Well, I'm coming to believe (as I fight my way through this complexity) that while much of the public still supports Mr. Clinton, much of that same public is really very unhappy with the president's conduct and now is looking elsewhere for its next president. "Elsewhere," it appears, means outside this scandal-scarred White House. And that judgment applies to Mr. Gore.

This brings me to the conclusion that a vice president who has been widely viewed as particularly close to the president - the public well remembers Gore's speech in which he predicted that Clinton would be rated one of our "greatest presidents" - will have to make a special effort to separate himself from Clinton.

I noted that in the TV interview Gore seemed to sense this problem. He strongly asserted that he had never been under Clinton's shadow, that as vice president he had walked his own way as a backer of the environment and in bringing creative ideas to improving the way government works.

And Gore didn't shy away from criticizing Clinton's conduct, calling his relationship with Monica Lewinsky "indefensible" and adding that "what he did was wrong." Indeed, he used those same words in a speech in New Hampshire last September.

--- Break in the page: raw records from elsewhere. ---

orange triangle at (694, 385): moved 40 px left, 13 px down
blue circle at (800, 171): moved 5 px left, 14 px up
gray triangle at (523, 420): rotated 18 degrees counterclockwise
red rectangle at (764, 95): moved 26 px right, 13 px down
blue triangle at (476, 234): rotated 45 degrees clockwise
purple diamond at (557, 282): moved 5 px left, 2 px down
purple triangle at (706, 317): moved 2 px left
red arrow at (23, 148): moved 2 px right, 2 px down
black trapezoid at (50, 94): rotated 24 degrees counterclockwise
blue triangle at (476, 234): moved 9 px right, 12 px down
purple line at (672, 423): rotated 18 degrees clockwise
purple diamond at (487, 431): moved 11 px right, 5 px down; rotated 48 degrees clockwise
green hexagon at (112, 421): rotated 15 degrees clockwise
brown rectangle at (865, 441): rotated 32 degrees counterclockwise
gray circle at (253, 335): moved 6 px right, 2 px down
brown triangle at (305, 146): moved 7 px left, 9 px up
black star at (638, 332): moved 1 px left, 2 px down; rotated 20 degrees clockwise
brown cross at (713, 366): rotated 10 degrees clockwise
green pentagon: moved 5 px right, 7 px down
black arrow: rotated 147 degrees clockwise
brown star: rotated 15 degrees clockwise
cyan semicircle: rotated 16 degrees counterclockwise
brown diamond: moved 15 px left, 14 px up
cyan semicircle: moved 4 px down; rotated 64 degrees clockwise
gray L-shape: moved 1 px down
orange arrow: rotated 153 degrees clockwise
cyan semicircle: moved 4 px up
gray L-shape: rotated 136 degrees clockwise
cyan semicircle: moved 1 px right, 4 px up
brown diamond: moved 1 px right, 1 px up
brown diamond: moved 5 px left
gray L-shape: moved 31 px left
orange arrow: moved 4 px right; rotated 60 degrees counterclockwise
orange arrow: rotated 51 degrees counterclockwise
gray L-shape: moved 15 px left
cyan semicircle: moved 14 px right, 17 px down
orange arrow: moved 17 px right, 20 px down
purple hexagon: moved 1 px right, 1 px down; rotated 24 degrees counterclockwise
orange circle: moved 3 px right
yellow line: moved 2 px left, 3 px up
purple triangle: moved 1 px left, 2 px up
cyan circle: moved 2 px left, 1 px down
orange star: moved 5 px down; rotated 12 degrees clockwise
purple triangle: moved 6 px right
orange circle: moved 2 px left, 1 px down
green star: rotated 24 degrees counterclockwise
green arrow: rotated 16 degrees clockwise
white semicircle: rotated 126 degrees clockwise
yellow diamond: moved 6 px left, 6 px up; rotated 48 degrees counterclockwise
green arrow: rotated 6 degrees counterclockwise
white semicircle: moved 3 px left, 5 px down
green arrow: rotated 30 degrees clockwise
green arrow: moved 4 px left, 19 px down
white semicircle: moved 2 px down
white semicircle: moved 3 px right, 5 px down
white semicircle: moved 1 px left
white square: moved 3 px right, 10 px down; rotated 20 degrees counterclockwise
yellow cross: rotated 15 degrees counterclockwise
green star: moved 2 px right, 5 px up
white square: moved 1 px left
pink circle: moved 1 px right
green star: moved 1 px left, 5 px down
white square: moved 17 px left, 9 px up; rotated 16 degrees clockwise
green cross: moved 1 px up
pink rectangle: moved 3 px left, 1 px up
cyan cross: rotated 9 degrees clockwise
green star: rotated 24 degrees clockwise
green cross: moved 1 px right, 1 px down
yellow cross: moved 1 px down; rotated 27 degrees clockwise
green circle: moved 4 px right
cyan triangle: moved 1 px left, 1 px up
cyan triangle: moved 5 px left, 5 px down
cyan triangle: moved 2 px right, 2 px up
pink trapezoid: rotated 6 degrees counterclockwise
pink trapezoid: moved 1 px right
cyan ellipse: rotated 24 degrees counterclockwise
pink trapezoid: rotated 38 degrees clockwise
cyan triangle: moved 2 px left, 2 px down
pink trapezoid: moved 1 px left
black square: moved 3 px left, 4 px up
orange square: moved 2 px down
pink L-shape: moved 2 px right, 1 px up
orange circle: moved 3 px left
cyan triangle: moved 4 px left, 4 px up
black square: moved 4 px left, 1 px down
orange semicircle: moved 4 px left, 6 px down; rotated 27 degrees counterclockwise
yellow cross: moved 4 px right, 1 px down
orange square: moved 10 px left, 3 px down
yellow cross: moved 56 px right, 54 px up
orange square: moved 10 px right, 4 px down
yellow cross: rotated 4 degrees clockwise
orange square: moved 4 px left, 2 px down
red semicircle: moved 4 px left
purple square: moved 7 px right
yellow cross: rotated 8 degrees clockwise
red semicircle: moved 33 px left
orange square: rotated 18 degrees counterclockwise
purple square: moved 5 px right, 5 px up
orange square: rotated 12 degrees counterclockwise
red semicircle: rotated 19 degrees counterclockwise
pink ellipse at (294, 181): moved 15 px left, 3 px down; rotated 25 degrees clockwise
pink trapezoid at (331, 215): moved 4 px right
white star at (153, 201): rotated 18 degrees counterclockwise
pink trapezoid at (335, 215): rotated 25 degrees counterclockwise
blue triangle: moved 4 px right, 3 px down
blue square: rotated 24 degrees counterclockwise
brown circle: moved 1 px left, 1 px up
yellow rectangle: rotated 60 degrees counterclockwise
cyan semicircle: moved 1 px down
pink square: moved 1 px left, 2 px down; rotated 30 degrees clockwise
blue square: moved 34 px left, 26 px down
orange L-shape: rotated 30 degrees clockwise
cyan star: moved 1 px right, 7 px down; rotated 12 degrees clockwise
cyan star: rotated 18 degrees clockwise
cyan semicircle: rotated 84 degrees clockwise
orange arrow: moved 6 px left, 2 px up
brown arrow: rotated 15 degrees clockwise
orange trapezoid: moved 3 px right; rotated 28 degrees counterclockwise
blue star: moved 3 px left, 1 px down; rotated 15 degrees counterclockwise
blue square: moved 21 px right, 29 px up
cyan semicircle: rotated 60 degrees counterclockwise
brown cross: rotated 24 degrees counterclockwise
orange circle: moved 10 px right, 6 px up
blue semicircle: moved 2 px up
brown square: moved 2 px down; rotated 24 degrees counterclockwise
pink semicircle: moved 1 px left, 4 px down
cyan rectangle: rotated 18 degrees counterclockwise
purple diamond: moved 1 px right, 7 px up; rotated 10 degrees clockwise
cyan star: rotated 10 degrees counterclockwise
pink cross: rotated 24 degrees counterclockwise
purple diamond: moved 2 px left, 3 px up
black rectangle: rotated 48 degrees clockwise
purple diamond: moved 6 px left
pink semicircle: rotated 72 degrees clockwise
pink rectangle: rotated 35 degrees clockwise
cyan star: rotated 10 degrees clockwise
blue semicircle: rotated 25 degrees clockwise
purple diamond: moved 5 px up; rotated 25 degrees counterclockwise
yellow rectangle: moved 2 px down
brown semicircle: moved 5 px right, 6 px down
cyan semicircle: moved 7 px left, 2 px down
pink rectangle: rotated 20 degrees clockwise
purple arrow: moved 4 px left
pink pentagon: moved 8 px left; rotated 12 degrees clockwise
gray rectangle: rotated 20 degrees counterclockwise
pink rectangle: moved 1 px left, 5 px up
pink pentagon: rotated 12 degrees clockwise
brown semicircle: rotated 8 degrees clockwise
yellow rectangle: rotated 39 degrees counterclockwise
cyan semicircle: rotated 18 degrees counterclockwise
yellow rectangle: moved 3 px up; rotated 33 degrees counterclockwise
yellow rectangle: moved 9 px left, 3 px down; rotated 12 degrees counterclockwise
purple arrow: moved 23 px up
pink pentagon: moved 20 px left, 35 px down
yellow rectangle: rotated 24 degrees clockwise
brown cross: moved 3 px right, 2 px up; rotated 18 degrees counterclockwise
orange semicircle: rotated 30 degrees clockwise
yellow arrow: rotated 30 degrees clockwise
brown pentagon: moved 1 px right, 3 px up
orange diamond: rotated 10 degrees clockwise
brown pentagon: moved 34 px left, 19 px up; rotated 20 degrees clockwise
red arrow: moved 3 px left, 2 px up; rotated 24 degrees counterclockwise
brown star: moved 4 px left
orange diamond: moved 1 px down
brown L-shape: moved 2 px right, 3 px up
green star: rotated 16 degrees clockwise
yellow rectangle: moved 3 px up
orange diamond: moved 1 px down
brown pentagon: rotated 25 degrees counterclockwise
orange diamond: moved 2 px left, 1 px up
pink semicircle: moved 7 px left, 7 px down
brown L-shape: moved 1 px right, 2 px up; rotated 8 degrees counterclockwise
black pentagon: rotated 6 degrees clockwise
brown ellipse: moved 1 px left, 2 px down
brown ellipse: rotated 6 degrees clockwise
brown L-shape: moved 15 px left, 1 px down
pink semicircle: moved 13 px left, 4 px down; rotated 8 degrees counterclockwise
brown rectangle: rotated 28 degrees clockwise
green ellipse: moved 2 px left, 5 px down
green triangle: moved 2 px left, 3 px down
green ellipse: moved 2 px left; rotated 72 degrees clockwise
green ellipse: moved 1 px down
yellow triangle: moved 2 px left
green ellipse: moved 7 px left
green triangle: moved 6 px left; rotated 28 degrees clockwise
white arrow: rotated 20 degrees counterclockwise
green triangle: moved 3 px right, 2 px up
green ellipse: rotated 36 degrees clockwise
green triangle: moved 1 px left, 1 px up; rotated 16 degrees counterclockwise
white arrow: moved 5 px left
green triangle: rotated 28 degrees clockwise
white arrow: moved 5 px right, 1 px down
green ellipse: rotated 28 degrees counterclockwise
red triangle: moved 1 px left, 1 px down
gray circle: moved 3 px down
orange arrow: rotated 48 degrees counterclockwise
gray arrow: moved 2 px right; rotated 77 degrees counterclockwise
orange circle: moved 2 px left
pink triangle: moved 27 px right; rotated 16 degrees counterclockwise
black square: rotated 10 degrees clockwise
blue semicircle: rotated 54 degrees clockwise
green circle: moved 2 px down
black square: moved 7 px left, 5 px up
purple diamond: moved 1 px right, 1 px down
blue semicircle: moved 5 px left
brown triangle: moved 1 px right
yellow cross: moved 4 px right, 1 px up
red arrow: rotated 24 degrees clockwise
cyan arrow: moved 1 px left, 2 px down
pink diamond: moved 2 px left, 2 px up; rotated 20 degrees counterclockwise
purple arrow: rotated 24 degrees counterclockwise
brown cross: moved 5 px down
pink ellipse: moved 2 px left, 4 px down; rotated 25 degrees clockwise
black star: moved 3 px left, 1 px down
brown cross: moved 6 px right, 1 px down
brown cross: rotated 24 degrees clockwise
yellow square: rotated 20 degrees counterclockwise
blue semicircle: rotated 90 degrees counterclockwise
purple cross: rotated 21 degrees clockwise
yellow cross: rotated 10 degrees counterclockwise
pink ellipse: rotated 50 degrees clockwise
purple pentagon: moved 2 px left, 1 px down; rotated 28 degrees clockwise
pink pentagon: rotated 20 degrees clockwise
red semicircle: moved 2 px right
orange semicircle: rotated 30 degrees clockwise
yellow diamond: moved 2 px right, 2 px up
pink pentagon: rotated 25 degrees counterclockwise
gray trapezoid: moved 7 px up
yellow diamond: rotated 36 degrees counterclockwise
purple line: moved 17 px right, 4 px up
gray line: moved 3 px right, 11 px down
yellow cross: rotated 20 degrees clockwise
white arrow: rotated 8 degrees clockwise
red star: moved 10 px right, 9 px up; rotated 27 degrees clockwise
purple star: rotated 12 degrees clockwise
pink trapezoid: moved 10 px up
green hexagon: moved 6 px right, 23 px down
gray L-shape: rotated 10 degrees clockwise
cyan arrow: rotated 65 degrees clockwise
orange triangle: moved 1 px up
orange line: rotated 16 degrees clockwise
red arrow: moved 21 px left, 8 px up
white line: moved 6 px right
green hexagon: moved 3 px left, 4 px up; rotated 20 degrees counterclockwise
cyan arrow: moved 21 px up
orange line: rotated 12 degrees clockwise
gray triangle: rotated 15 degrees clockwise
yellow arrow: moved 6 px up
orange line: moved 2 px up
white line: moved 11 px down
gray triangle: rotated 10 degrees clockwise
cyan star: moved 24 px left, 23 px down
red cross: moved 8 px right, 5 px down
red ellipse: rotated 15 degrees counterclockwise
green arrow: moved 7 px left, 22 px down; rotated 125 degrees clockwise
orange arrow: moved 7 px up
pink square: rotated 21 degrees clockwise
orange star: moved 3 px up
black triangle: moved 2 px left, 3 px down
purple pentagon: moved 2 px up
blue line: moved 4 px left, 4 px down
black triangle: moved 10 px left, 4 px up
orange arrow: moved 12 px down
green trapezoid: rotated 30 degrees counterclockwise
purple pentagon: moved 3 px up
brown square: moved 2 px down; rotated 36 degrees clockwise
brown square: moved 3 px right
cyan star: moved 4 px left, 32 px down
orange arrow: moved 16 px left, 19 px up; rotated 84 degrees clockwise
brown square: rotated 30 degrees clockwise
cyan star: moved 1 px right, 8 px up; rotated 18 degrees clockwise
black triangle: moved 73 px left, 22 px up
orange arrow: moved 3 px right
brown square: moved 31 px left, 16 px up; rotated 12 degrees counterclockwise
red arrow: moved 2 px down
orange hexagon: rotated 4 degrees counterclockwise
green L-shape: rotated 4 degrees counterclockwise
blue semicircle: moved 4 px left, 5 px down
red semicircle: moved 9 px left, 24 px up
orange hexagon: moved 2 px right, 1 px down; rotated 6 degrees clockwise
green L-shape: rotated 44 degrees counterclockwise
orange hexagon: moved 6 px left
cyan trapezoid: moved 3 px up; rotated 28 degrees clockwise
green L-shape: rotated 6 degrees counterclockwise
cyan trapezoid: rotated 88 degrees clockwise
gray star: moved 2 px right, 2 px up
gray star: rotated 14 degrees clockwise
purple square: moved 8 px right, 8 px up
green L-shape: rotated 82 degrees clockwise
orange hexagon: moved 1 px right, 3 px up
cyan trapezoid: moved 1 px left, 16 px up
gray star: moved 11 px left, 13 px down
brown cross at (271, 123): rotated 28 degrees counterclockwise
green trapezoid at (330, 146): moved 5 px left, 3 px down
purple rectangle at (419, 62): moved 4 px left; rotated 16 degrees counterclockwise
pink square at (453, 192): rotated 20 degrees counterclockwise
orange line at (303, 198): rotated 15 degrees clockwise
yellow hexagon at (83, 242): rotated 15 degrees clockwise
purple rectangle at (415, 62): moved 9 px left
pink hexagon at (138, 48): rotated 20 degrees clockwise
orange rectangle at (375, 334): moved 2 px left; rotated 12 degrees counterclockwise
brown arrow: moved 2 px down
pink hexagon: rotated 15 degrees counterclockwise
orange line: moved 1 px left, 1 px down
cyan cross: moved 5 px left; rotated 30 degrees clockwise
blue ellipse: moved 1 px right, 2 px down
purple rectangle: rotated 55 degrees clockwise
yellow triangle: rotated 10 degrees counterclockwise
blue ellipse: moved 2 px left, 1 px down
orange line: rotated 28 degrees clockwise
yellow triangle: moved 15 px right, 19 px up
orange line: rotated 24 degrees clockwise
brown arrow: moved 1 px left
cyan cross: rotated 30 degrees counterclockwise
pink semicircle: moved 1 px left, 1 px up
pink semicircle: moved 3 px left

Perhaps as the vice president repeats this criticism of Clinton and, at the same time, makes it clear during the upcoming campaign that he is, indeed, his "own man," he will be able to win back those voters who are looking elsewhere - those who "suffered" Clinton's excesses but now want a breath of fresh air in the White House.

But I'm reminded of what might be called the "Hubert Humphrey problem."

Back in 1968 it was clear that Vice President Humphrey would have to separate himself on the Vietnam War from the hawkish President Johnson.

I was on the press plane with Humphrey during the last few weeks of his presidential campaign. Polls showed he was more than 10 percentage points behind Nixon, who had announced that he had a plan to end the war - although, as we know, he was later very slow in moving in that direction.

At this point Humphrey finally broke with Johnson on the war. It enraged Johnson.

But Humphrey almost overnight became a new man, a different candidate. The old Humphrey bounce now was there. Audiences again clung to his words. We reporters could feel the lift in the Humphrey campaign.

And Humphrey, now on his own, began to move up in the polls, coming within an eyelash of catching Nixon. In another week I think he would have done it.

Will Gore finally have to "break" with the president - having to go beyond his present criticism of Clinton and condemn him for lowering the nation's moral standards, for setting such a terrible example for our youth?

Will he, too, find it necessary to claim that he would bring a breath of fresh air to the presidency?

Indeed, will he have to risk infuriating Clinton in order to turn those polls around?